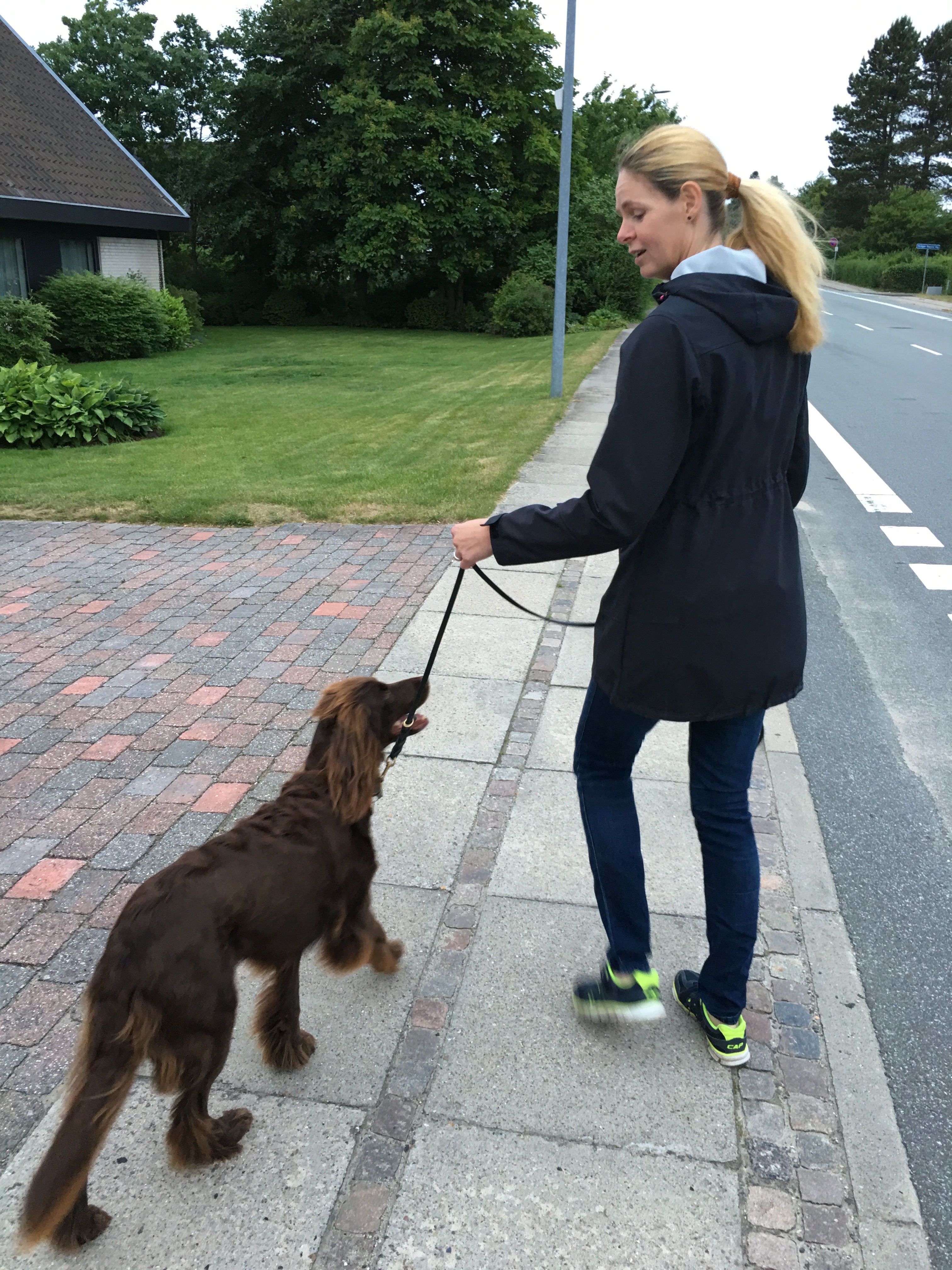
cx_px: 476
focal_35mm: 29
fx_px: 1063
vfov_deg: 61.7
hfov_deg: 48.2
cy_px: 635
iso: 40
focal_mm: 4.15
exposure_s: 1/17
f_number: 2.2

▸ Your task
Would you please output the listing above exactly, leaving out the pictures?

▸ Answer below
cx_px: 476
focal_35mm: 29
fx_px: 1063
vfov_deg: 61.7
hfov_deg: 48.2
cy_px: 635
iso: 40
focal_mm: 4.15
exposure_s: 1/17
f_number: 2.2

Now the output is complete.